BEGIN Records for processing

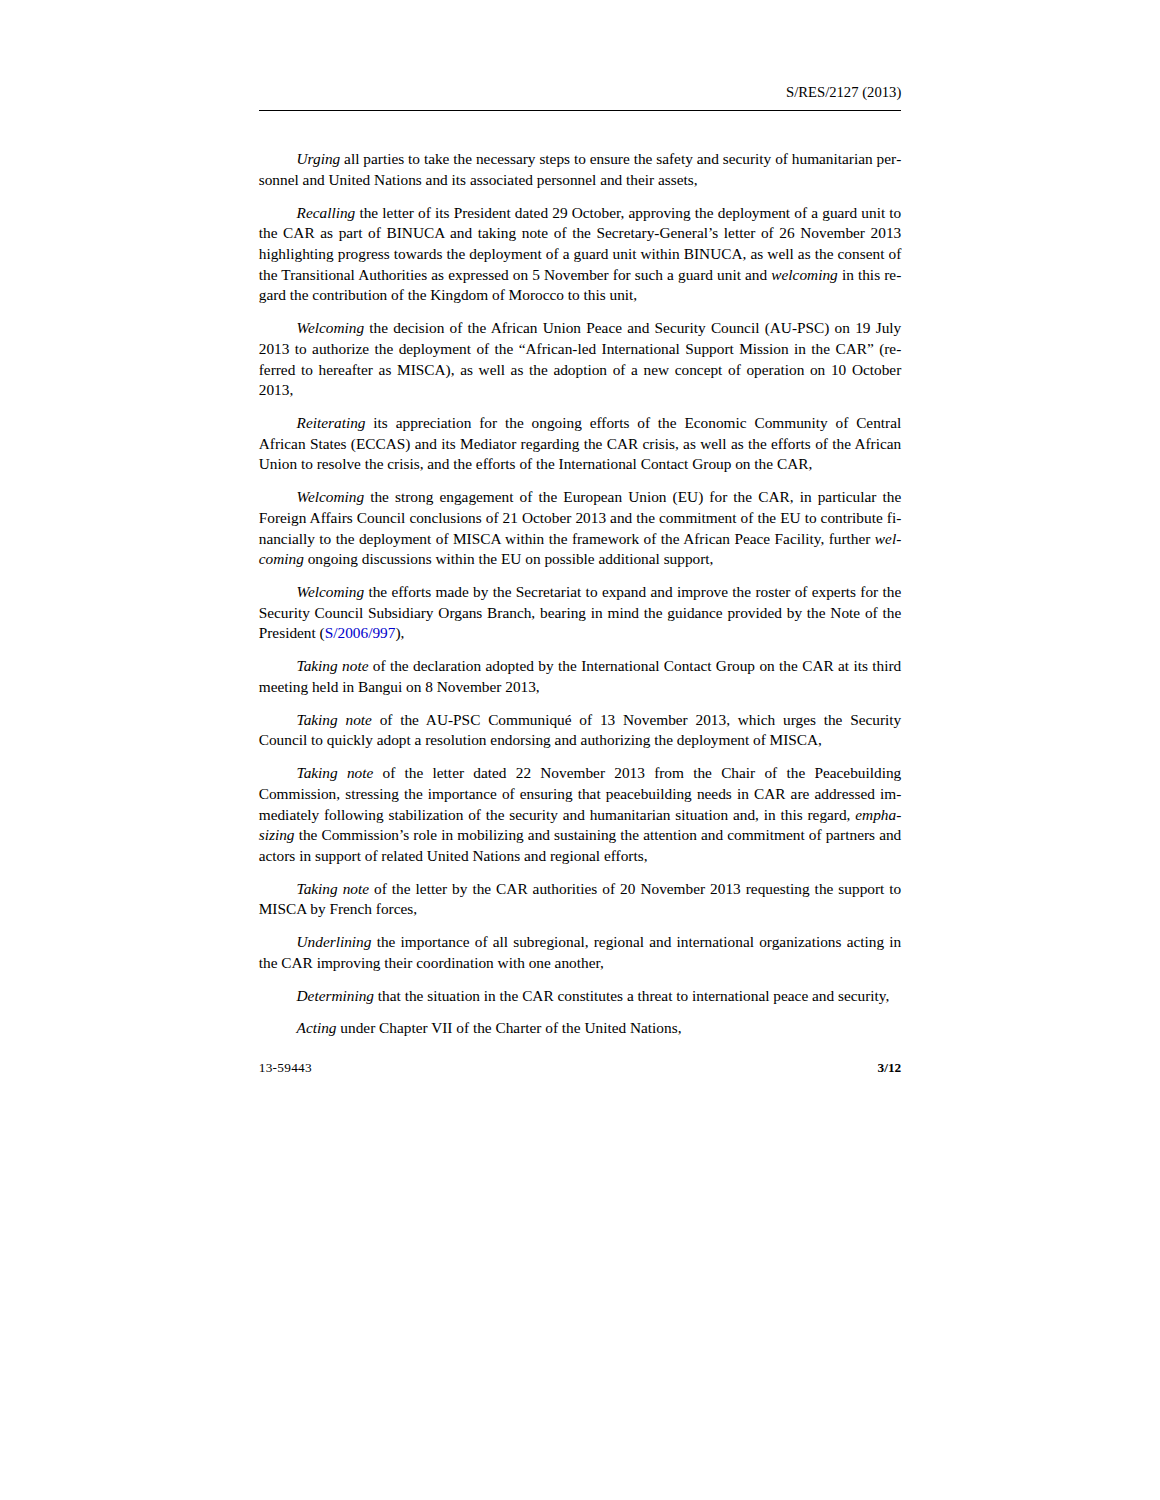S/RES/2127 (2013)
Urging all parties to take the necessary steps to ensure the safety and security of humanitarian personnel and United Nations and its associated personnel and their assets,
Recalling the letter of its President dated 29 October, approving the deployment of a guard unit to the CAR as part of BINUCA and taking note of the Secretary-General’s letter of 26 November 2013 highlighting progress towards the deployment of a guard unit within BINUCA, as well as the consent of the Transitional Authorities as expressed on 5 November for such a guard unit and welcoming in this regard the contribution of the Kingdom of Morocco to this unit,
Welcoming the decision of the African Union Peace and Security Council (AU-PSC) on 19 July 2013 to authorize the deployment of the “African-led International Support Mission in the CAR” (referred to hereafter as MISCA), as well as the adoption of a new concept of operation on 10 October 2013,
Reiterating its appreciation for the ongoing efforts of the Economic Community of Central African States (ECCAS) and its Mediator regarding the CAR crisis, as well as the efforts of the African Union to resolve the crisis, and the efforts of the International Contact Group on the CAR,
Welcoming the strong engagement of the European Union (EU) for the CAR, in particular the Foreign Affairs Council conclusions of 21 October 2013 and the commitment of the EU to contribute financially to the deployment of MISCA within the framework of the African Peace Facility, further welcoming ongoing discussions within the EU on possible additional support,
Welcoming the efforts made by the Secretariat to expand and improve the roster of experts for the Security Council Subsidiary Organs Branch, bearing in mind the guidance provided by the Note of the President (S/2006/997),
Taking note of the declaration adopted by the International Contact Group on the CAR at its third meeting held in Bangui on 8 November 2013,
Taking note of the AU-PSC Communiqué of 13 November 2013, which urges the Security Council to quickly adopt a resolution endorsing and authorizing the deployment of MISCA,
Taking note of the letter dated 22 November 2013 from the Chair of the Peacebuilding Commission, stressing the importance of ensuring that peacebuilding needs in CAR are addressed immediately following stabilization of the security and humanitarian situation and, in this regard, emphasizing the Commission’s role in mobilizing and sustaining the attention and commitment of partners and actors in support of related United Nations and regional efforts,
Taking note of the letter by the CAR authorities of 20 November 2013 requesting the support to MISCA by French forces,
Underlining the importance of all subregional, regional and international organizations acting in the CAR improving their coordination with one another,
Determining that the situation in the CAR constitutes a threat to international peace and security,
Acting under Chapter VII of the Charter of the United Nations,
13-59443 3/12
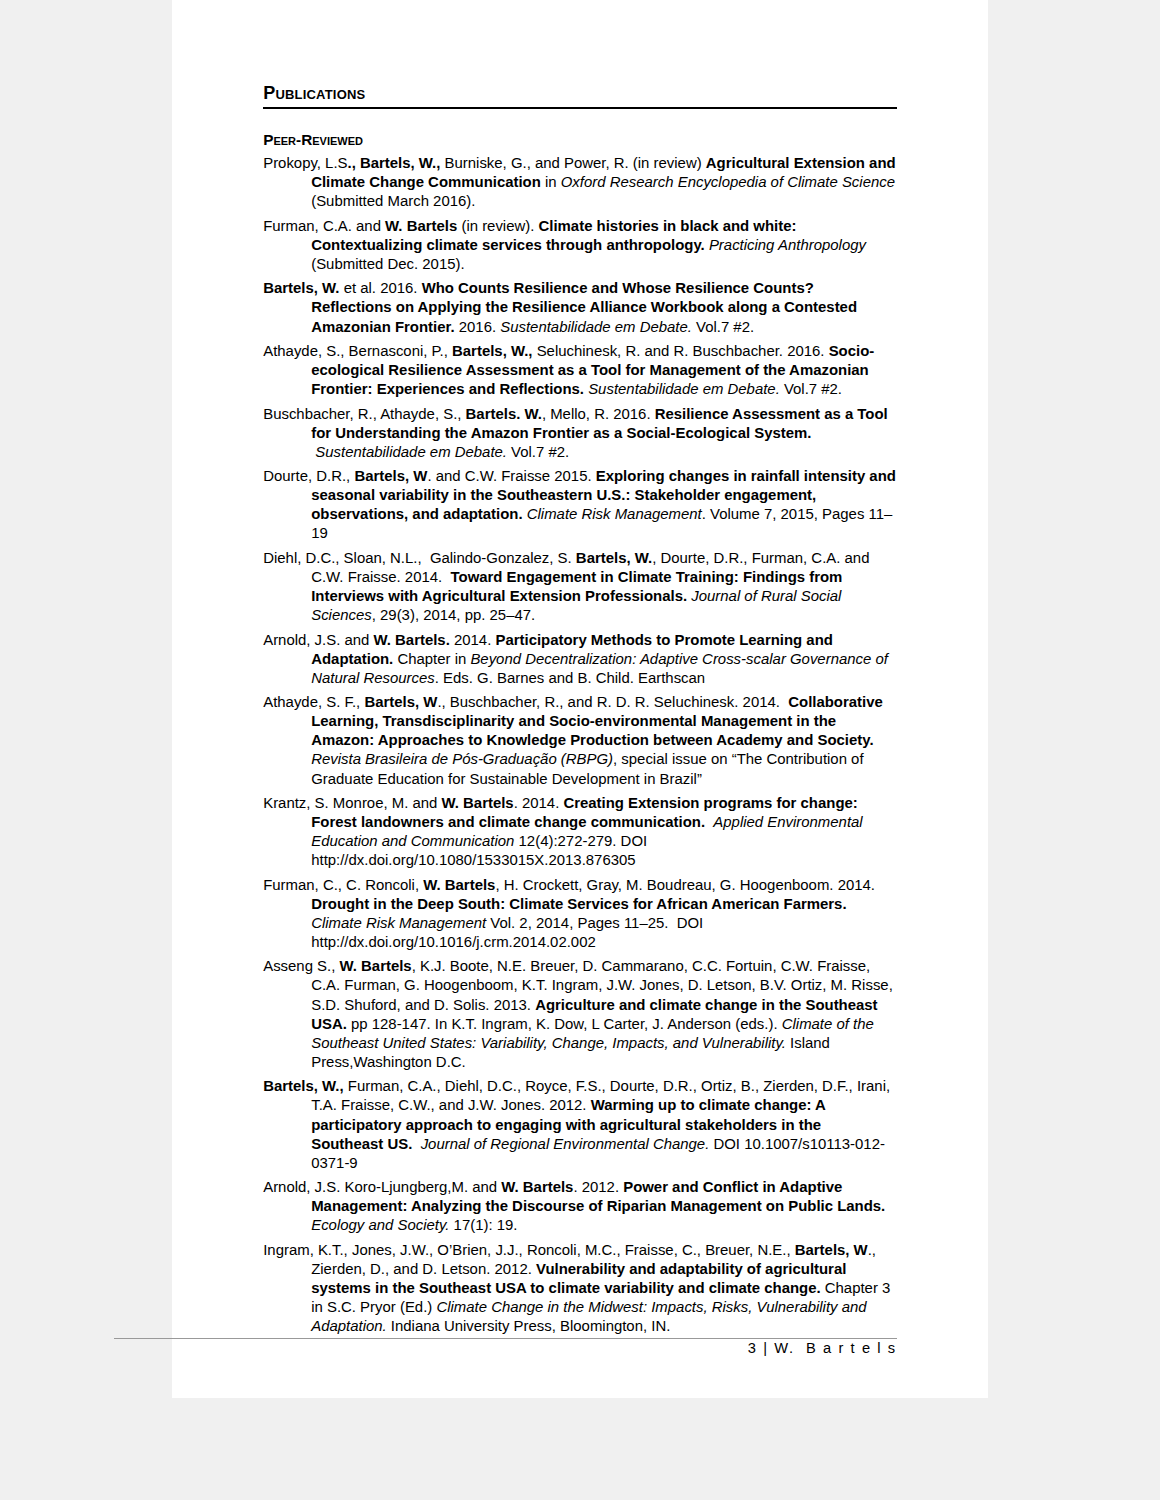Publications
Peer-Reviewed
Prokopy, L.S., Bartels, W., Burniske, G., and Power, R. (in review) Agricultural Extension and Climate Change Communication in Oxford Research Encyclopedia of Climate Science (Submitted March 2016).
Furman, C.A. and W. Bartels (in review). Climate histories in black and white: Contextualizing climate services through anthropology. Practicing Anthropology (Submitted Dec. 2015).
Bartels, W. et al. 2016. Who Counts Resilience and Whose Resilience Counts? Reflections on Applying the Resilience Alliance Workbook along a Contested Amazonian Frontier. 2016. Sustentabilidade em Debate. Vol.7 #2.
Athayde, S., Bernasconi, P., Bartels, W., Seluchinesk, R. and R. Buschbacher. 2016. Socio-ecological Resilience Assessment as a Tool for Management of the Amazonian Frontier: Experiences and Reflections. Sustentabilidade em Debate. Vol.7 #2.
Buschbacher, R., Athayde, S., Bartels. W., Mello, R. 2016. Resilience Assessment as a Tool for Understanding the Amazon Frontier as a Social-Ecological System. Sustentabilidade em Debate. Vol.7 #2.
Dourte, D.R., Bartels, W. and C.W. Fraisse 2015. Exploring changes in rainfall intensity and seasonal variability in the Southeastern U.S.: Stakeholder engagement, observations, and adaptation. Climate Risk Management. Volume 7, 2015, Pages 11–19
Diehl, D.C., Sloan, N.L., Galindo-Gonzalez, S. Bartels, W., Dourte, D.R., Furman, C.A. and C.W. Fraisse. 2014. Toward Engagement in Climate Training: Findings from Interviews with Agricultural Extension Professionals. Journal of Rural Social Sciences, 29(3), 2014, pp. 25–47.
Arnold, J.S. and W. Bartels. 2014. Participatory Methods to Promote Learning and Adaptation. Chapter in Beyond Decentralization: Adaptive Cross-scalar Governance of Natural Resources. Eds. G. Barnes and B. Child. Earthscan
Athayde, S. F., Bartels, W., Buschbacher, R., and R. D. R. Seluchinesk. 2014. Collaborative Learning, Transdisciplinarity and Socio-environmental Management in the Amazon: Approaches to Knowledge Production between Academy and Society. Revista Brasileira de Pós-Graduação (RBPG), special issue on “The Contribution of Graduate Education for Sustainable Development in Brazil”
Krantz, S. Monroe, M. and W. Bartels. 2014. Creating Extension programs for change: Forest landowners and climate change communication. Applied Environmental Education and Communication 12(4):272-279. DOI http://dx.doi.org/10.1080/1533015X.2013.876305
Furman, C., C. Roncoli, W. Bartels, H. Crockett, Gray, M. Boudreau, G. Hoogenboom. 2014. Drought in the Deep South: Climate Services for African American Farmers. Climate Risk Management Vol. 2, 2014, Pages 11–25. DOI http://dx.doi.org/10.1016/j.crm.2014.02.002
Asseng S., W. Bartels, K.J. Boote, N.E. Breuer, D. Cammarano, C.C. Fortuin, C.W. Fraisse, C.A. Furman, G. Hoogenboom, K.T. Ingram, J.W. Jones, D. Letson, B.V. Ortiz, M. Risse, S.D. Shuford, and D. Solis. 2013. Agriculture and climate change in the Southeast USA. pp 128-147. In K.T. Ingram, K. Dow, L Carter, J. Anderson (eds.). Climate of the Southeast United States: Variability, Change, Impacts, and Vulnerability. Island Press,Washington D.C.
Bartels, W., Furman, C.A., Diehl, D.C., Royce, F.S., Dourte, D.R., Ortiz, B., Zierden, D.F., Irani, T.A. Fraisse, C.W., and J.W. Jones. 2012. Warming up to climate change: A participatory approach to engaging with agricultural stakeholders in the Southeast US. Journal of Regional Environmental Change. DOI 10.1007/s10113-012-0371-9
Arnold, J.S. Koro-Ljungberg,M. and W. Bartels. 2012. Power and Conflict in Adaptive Management: Analyzing the Discourse of Riparian Management on Public Lands. Ecology and Society. 17(1): 19.
Ingram, K.T., Jones, J.W., O’Brien, J.J., Roncoli, M.C., Fraisse, C., Breuer, N.E., Bartels, W., Zierden, D., and D. Letson. 2012. Vulnerability and adaptability of agricultural systems in the Southeast USA to climate variability and climate change. Chapter 3 in S.C. Pryor (Ed.) Climate Change in the Midwest: Impacts, Risks, Vulnerability and Adaptation. Indiana University Press, Bloomington, IN.
3 | W. B a r t e l s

END Records for processing

> [Your assignment]:
Your reply is to repeat, unchanged, the lines above running from the one with "Furman, C.A. and W." up to and including the one with "Dourte, D.R., Bartels, W.".

> [Result]:
Furman, C.A. and W. Bartels (in review). Climate histories in black and white: Contextualizing climate services through anthropology. Practicing Anthropology (Submitted Dec. 2015).
Bartels, W. et al. 2016. Who Counts Resilience and Whose Resilience Counts? Reflections on Applying the Resilience Alliance Workbook along a Contested Amazonian Frontier. 2016. Sustentabilidade em Debate. Vol.7 #2.
Athayde, S., Bernasconi, P., Bartels, W., Seluchinesk, R. and R. Buschbacher. 2016. Socio-ecological Resilience Assessment as a Tool for Management of the Amazonian Frontier: Experiences and Reflections. Sustentabilidade em Debate. Vol.7 #2.
Buschbacher, R., Athayde, S., Bartels. W., Mello, R. 2016. Resilience Assessment as a Tool for Understanding the Amazon Frontier as a Social-Ecological System. Sustentabilidade em Debate. Vol.7 #2.
Dourte, D.R., Bartels, W. and C.W. Fraisse 2015. Exploring changes in rainfall intensity and seasonal variability in the Southeastern U.S.: Stakeholder engagement, observations, and adaptation. Climate Risk Management. Volume 7, 2015, Pages 11–19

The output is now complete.